**Data listing:**
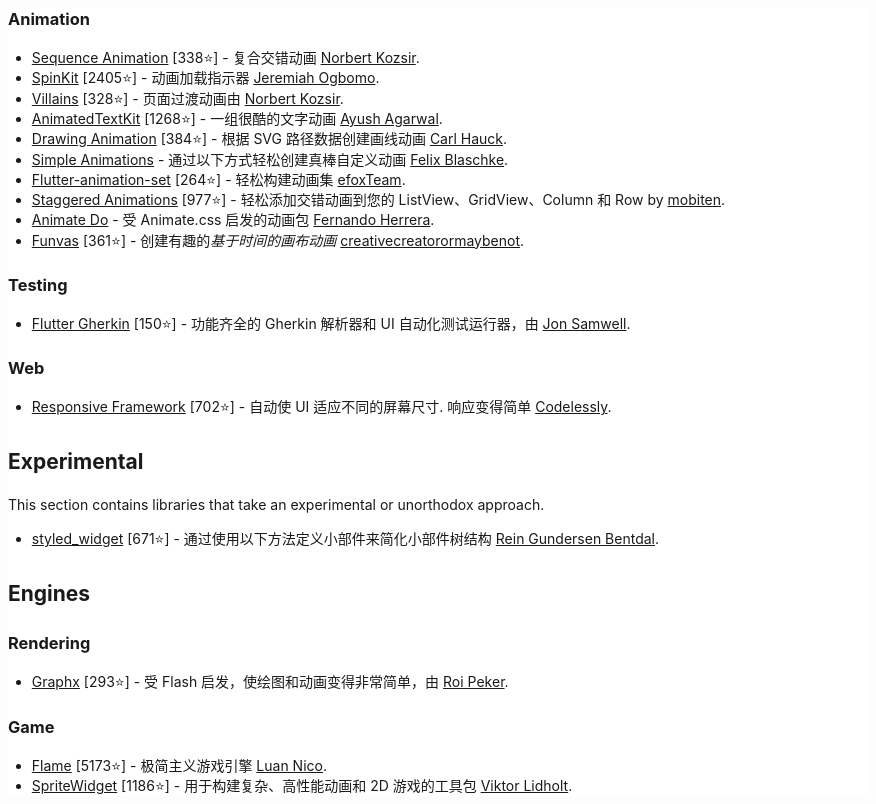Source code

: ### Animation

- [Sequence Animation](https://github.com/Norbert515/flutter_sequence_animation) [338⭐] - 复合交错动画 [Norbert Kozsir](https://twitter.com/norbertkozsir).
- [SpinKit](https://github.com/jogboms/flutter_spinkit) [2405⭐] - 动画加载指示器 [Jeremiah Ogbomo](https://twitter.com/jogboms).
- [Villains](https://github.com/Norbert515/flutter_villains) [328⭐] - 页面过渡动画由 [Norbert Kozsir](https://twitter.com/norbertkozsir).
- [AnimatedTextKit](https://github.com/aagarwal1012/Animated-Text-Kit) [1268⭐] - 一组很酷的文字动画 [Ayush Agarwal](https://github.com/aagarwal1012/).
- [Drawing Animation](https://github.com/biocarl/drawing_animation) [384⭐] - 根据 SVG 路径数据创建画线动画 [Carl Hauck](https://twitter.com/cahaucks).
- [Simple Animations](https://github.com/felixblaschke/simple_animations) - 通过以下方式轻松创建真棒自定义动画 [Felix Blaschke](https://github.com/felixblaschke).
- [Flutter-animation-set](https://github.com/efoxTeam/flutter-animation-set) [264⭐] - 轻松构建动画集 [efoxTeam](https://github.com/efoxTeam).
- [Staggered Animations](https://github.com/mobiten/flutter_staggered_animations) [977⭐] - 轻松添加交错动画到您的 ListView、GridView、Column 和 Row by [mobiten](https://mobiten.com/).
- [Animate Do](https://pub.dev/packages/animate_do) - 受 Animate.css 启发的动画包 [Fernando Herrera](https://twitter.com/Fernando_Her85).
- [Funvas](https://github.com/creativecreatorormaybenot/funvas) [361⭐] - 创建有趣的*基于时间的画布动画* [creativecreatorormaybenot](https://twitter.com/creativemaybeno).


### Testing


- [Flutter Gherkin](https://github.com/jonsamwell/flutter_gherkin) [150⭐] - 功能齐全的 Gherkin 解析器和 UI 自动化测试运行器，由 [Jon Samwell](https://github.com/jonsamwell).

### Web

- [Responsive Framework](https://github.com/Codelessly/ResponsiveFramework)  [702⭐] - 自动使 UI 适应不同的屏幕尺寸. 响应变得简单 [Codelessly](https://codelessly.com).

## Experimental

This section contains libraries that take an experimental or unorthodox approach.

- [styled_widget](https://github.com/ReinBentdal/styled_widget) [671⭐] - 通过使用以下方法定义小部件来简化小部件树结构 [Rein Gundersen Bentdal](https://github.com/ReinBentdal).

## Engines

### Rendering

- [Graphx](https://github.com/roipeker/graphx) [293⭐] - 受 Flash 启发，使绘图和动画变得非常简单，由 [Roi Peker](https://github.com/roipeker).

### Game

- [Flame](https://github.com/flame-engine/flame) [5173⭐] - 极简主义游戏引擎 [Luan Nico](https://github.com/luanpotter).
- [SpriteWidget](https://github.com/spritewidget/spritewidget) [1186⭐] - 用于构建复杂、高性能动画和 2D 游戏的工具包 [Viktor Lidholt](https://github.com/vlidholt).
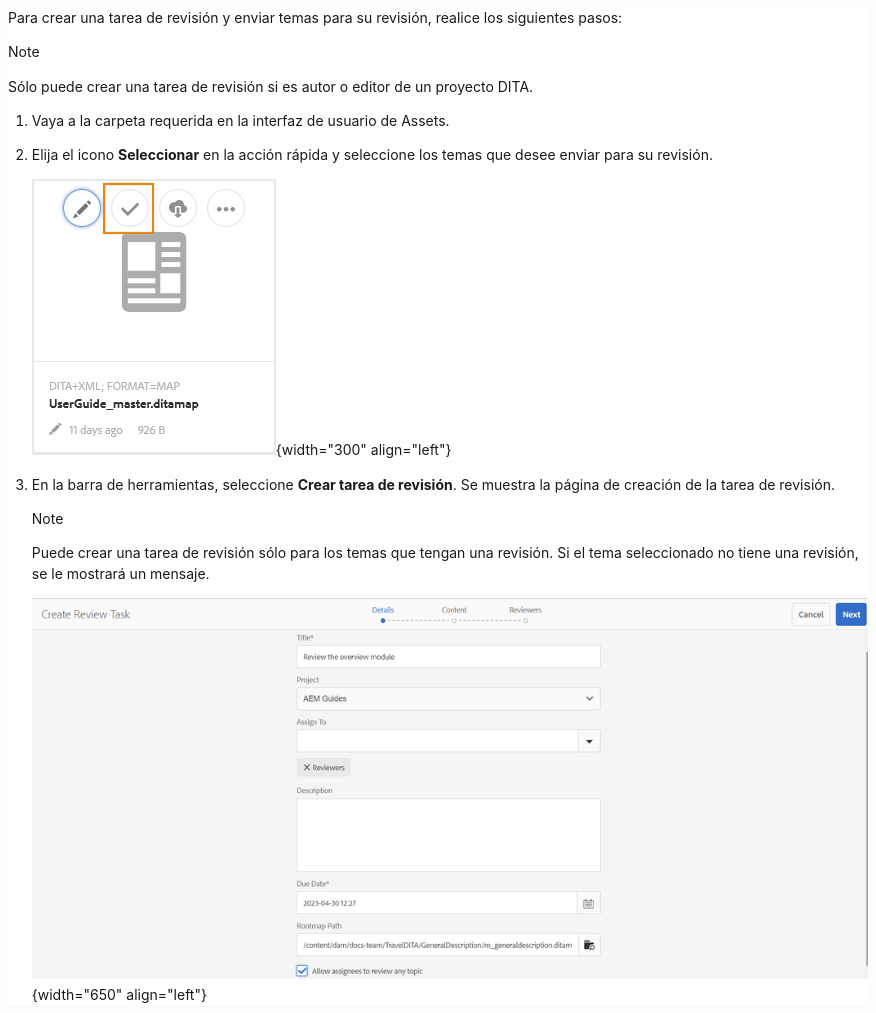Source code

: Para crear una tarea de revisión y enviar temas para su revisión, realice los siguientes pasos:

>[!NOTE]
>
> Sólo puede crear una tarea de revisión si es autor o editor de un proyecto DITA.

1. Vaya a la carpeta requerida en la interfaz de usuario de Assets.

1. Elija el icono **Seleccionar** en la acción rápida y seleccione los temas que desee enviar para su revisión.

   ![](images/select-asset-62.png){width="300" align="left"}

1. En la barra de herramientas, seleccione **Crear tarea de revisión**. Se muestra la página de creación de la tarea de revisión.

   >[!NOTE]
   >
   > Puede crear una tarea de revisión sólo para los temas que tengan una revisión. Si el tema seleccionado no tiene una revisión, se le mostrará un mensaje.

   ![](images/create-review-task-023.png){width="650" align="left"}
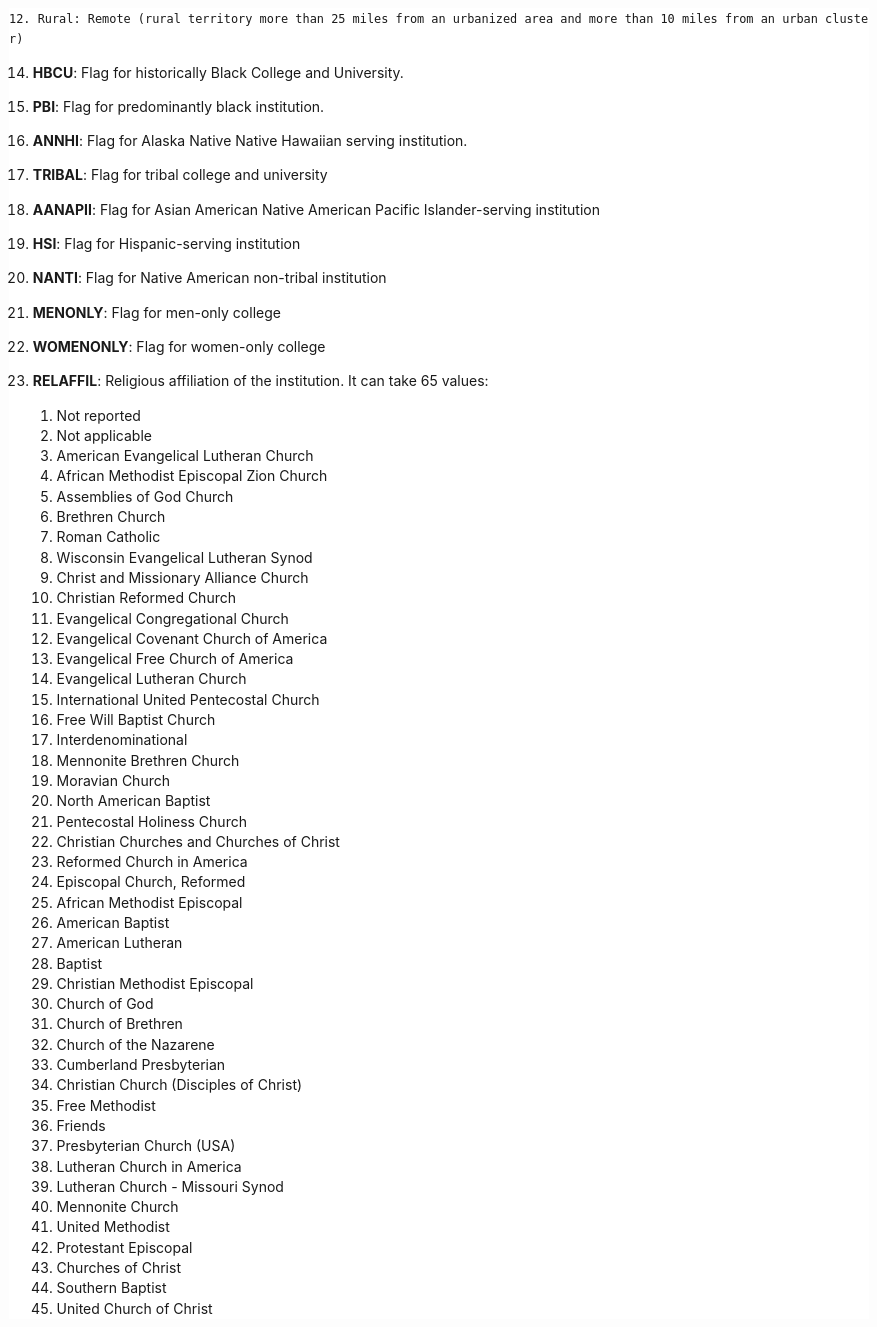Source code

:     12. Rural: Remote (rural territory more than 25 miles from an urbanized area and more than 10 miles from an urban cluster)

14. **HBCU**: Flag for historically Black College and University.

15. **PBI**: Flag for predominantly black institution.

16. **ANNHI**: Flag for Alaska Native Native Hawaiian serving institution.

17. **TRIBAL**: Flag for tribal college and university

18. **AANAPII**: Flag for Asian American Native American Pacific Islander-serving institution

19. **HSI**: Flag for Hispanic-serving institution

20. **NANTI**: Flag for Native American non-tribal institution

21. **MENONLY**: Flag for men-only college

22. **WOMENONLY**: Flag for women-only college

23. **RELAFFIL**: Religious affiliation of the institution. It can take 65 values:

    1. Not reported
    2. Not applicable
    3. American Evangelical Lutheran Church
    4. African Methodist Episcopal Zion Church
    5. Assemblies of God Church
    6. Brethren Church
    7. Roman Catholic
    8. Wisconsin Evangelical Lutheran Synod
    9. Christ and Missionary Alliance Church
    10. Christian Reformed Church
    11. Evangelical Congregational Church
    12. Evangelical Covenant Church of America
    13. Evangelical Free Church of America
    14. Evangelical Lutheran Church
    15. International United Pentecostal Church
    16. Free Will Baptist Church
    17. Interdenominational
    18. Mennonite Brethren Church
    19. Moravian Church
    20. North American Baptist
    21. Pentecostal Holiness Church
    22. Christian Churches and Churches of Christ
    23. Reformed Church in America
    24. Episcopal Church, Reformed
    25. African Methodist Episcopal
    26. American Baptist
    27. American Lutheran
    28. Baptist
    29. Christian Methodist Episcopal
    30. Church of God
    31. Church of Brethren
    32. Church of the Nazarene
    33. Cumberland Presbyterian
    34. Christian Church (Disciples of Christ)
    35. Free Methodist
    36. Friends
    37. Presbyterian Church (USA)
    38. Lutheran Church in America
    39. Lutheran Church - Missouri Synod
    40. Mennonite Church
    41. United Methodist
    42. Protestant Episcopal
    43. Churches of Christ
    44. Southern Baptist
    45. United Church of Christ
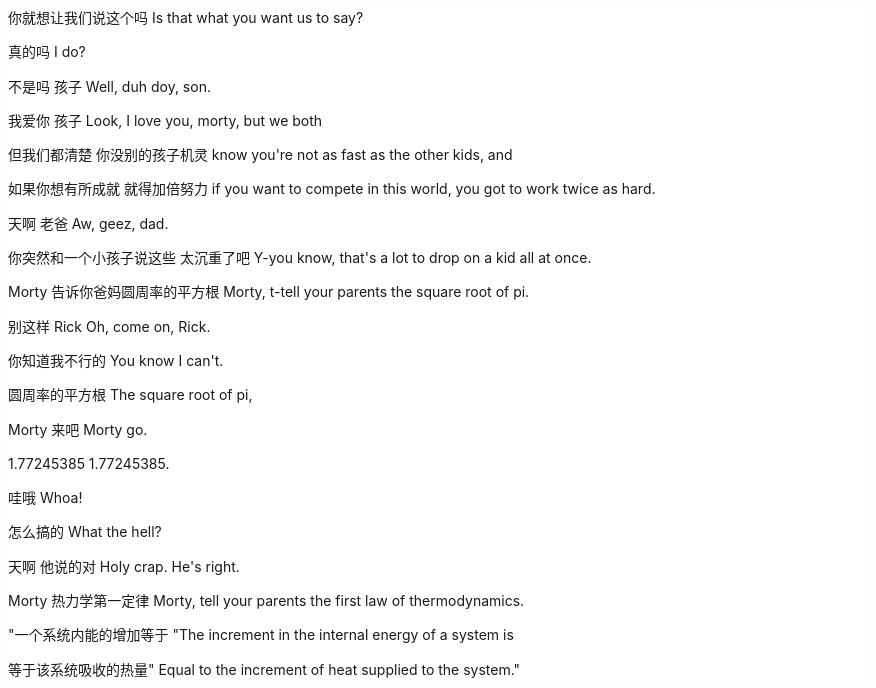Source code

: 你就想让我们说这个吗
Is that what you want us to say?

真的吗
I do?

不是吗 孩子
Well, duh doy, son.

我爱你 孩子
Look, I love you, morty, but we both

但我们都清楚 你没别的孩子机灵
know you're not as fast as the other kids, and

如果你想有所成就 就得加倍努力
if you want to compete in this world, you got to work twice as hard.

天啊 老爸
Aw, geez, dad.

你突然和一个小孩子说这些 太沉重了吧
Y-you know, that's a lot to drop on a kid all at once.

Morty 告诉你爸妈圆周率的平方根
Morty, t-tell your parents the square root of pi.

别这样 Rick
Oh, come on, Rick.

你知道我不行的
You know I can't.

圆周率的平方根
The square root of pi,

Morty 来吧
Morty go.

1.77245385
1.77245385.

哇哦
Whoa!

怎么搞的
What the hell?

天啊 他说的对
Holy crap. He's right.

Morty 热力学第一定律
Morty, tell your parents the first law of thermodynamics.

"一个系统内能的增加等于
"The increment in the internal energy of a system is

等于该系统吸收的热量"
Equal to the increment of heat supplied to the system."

**Description of the task:** Looking at the material above, say how many of its lines include "temas", and give nothing besides the number.

**Exercise answer:** 3